Can someone help? I’ve seen lots of post that say there should be 16 links between the notches on the inlet and exhaust camshaft. However my exhaust cam has two marks on it. This is what’s causing me the problem. Which one do I use? My engine is a 2.0 SFI. 2004 model. Engine code is AXW. I've posted a pic of the cams showing the 2 marks on the inlet. Any help would be appreciated.


----------



## audi-man (Jun 2, 2009)

Sorry. the 2 marks are on the exhaust cam. There is only one on the inlet cam


----------



## [email protected] USA (May 17, 2007)

*Re: Camshaft timing 2.0 SFI (audi-man)*

The procedure is to remove the adjuster that is on the exhaust cam. Install the cams and lock them in place with the special tool. Then install the chain and adjuster which will put the chain in the correct place. 
I've done it without removing the adjuster putting the chain on with the cams int he position they would be with the cams lined up to where the tool that locks them in place would be and had it work right every time. I don't have a pic of the tool on me or the part number off the top of my head. IF you saw how it sat in the manual I think you'd get exactly what I am saying.
You really need the cam locking tool to make sure everything is lined up correctly.


----------



## 2pt0tee (Apr 28, 2008)

*Re: Camshaft timing 2.0 SFI ([email protected])*


_Quote, originally posted by *[email protected]* »_You really need the cam locking tool to make sure everything is lined up correctly. 

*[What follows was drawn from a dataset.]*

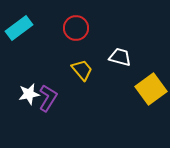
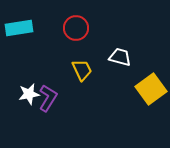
cyan rectangle: rotated 28 degrees clockwise
yellow trapezoid: rotated 15 degrees clockwise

I did exactly what Chris said when I had to replace my intake cam... the adjuster wheel didn't want to come off (because the hulk apparently installed the polydrive bolt himself)... so I took both cams out with the chain on them... and set them back in place the same way. I had use a paint pen to mark the chain and teeth on each gear to be sure I got the right number of links when I put it back in.
Here's the tool, in place, as Chris described (in fact, that is Chris' tool that he loaned me):


----------



## audi-man (Jun 2, 2009)

Thanks for your reply guy’s. The photo with the locking tool in place is really very helpful as it shows the position of the cams and the cut-out in the shafts. Can you remember how many links you counted and which mark on the exhaust cam you used? I don’t have the tool as it cost £80.00 and I’m only (hopefully) going to ever need it once. I’ve used the mark at the base of the exhaust sprocket and counted 17 links to the inlet mark. 16 links looks just of centre to me.
Thanks


----------



## 2pt0tee (Apr 28, 2008)

*Re: (audi-man)*

Well I made my own marks, and unfortunately it was over a year ago... so I don't remember the count... sorry man, pics are the best I can do for ya.


----------



## audi-man (Jun 2, 2009)

Thanks. You've been a great help. I'll go with the pics and let you know how i get on. I should have it running by the weekend.
Thanks


----------



## audi-man (Jun 2, 2009)

Hi 2pt0tee, got the car running using the pics you sent. I used the mark at the base of the exhaust cam and counted 17 links between the mark on inlet cam. It ran perfect in the garage then took it for a run. 5 minutes on the road the warning lights came on and it started misfiring. I thought I’d missed something but it turned out to be a coil that packed up. Fit a new one and it’s been fine since then.
Thanks again


----------



## shortydub (Oct 13, 2004)

*Re: (audi-man)*

would a cam locking tool from snapon or matco work or do you really need the vag specific part?


----------



## 2pt0tee (Apr 28, 2008)

*Re: (audi-man)*


_Quote, originally posted by *audi-man* »_Hi 2pt0tee, got the car running using the pics you sent. I used the mark at the base of the exhaust cam and counted 17 links between the mark on inlet cam. It ran perfect in the garage then took it for a run. 5 minutes on the road the warning lights came on and it started misfiring. I thought I’d missed something but it turned out to be a coil that packed up. Fit a new one and it’s been fine since then.
Thanks again

Awesome, glad I could help


----------